Waldo County returned to Little Creek from her fifth and last Mediterranean cruise on 17 November 1964. At that point, she began a new phase of her career. No longer did she deploy to the Sixth Fleet. For the remaining six years of her active career, she confined her operations to the East Coast of the United States and the West Indies. The ubiquitous amphibious exercises predominated, but, on two occasions, she did perform special missions. In May and June 1965, she again earned the Armed Forces Expeditionary Medal when she joined another contingency force in the West Indies during a period of extreme internal unrest in the Dominican Republic quelled by the intervention of forces of the Organization of American States. In 1966, she qualified for that award again by returning to the Dominican Republic once more.

From that time on, Waldo County broke her routine of U.S. East Coast – West Indies operations only one time. In January 1970, she steamed to the Panama Canal and transited it for a brief series of landing exercises on the Pacific Ocean side of the Panamanian Isthmus. She retransited the canal on 2 February 1970 and resumed operations in the West Indies. Normal operations occupied her time until September 1970, at which time she began preparations for inactivation.

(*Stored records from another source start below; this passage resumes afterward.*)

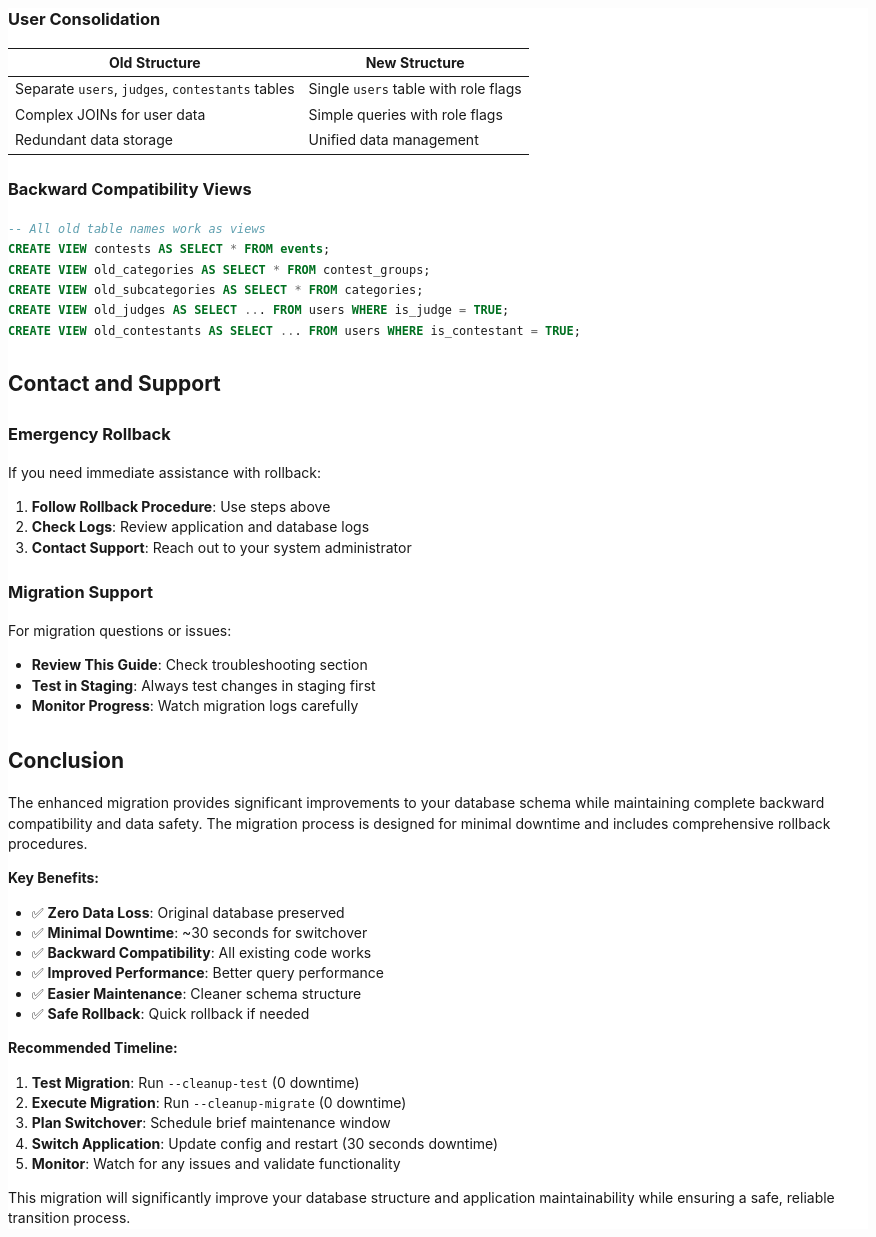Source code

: ### User Consolidation
| Old Structure | New Structure |
|---------------|---------------|
| Separate `users`, `judges`, `contestants` tables | Single `users` table with role flags |
| Complex JOINs for user data | Simple queries with role flags |
| Redundant data storage | Unified data management |

### Backward Compatibility Views
```sql
-- All old table names work as views
CREATE VIEW contests AS SELECT * FROM events;
CREATE VIEW old_categories AS SELECT * FROM contest_groups;
CREATE VIEW old_subcategories AS SELECT * FROM categories;
CREATE VIEW old_judges AS SELECT ... FROM users WHERE is_judge = TRUE;
CREATE VIEW old_contestants AS SELECT ... FROM users WHERE is_contestant = TRUE;
```

## Contact and Support

### Emergency Rollback
If you need immediate assistance with rollback:
1. **Follow Rollback Procedure**: Use steps above
2. **Check Logs**: Review application and database logs
3. **Contact Support**: Reach out to your system administrator

### Migration Support
For migration questions or issues:
- **Review This Guide**: Check troubleshooting section
- **Test in Staging**: Always test changes in staging first
- **Monitor Progress**: Watch migration logs carefully

## Conclusion

The enhanced migration provides significant improvements to your database schema while maintaining complete backward compatibility and data safety. The migration process is designed for minimal downtime and includes comprehensive rollback procedures.

**Key Benefits:**
- ✅ **Zero Data Loss**: Original database preserved
- ✅ **Minimal Downtime**: ~30 seconds for switchover
- ✅ **Backward Compatibility**: All existing code works
- ✅ **Improved Performance**: Better query performance
- ✅ **Easier Maintenance**: Cleaner schema structure
- ✅ **Safe Rollback**: Quick rollback if needed

**Recommended Timeline:**
1. **Test Migration**: Run `--cleanup-test` (0 downtime)
2. **Execute Migration**: Run `--cleanup-migrate` (0 downtime)
3. **Plan Switchover**: Schedule brief maintenance window
4. **Switch Application**: Update config and restart (30 seconds downtime)
5. **Monitor**: Watch for any issues and validate functionality

This migration will significantly improve your database structure and application maintainability while ensuring a safe, reliable transition process.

==Decommissioning, reserve, and Military Sealift Command service 1970–1973==

Waldo County was decommissioned on 21 December 1970 and laid up in the Atlantic Reserve Fleet at Orange Texas. She remained there until May 1972, at which time she was reactivated for non-commissioned service as a cargo ship with a civil service crew with the Military Sealift Command (MSC) as the United States Naval Ship USNS Waldo County (T-LST-1163). She operated under MSC control for about 18 months before being sticken from the Navy List on 1 November 1973.

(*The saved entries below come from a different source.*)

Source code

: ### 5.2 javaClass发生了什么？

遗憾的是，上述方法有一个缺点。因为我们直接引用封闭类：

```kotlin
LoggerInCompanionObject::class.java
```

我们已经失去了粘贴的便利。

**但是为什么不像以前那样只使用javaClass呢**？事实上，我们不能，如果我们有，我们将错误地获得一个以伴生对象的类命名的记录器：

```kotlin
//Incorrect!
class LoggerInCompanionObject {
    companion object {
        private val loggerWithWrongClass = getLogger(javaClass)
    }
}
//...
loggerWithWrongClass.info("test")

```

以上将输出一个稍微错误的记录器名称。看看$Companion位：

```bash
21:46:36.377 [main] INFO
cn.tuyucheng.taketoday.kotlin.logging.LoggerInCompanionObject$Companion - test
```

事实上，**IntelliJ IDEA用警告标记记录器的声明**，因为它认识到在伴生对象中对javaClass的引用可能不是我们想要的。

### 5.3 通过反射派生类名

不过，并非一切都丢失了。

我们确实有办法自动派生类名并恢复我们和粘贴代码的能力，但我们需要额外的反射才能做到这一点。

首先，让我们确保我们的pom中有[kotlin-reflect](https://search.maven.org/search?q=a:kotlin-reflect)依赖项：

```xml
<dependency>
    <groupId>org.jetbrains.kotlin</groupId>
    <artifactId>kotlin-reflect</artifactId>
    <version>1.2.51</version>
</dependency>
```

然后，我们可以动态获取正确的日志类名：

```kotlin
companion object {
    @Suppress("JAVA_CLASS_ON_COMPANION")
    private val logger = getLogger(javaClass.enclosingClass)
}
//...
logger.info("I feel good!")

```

==Layup and transfer to Peru==

Waldo County name was stricken from the Navy List on 1 November 1973, and she was transferred to the Maritime Administration for layup in the National Defense Reserve Fleet at Suisun Bay at Benicia, California.

On 7 August 1984, Waldo County and three of her sister ships – USS Traverse County (LST-1160), USS Walworth County (LST-1164), and USS Washoe County (LST-1165) – were leased to Peru, and Waldo County was commissioned into service in the Peruvian Navy as BAP Pisco (DT-142) on 4 March 1985. Peru renewed the lease on all four ships in August 1989 and August 1994, and the United States sold all four outright to Peru on 26 April 1999 under the Security Assistance Program; all four were struck from the U.S. Naval Register on the day of the sale. She was decommissioned from the Peruvian Navy in 2012 and scrapped the same year.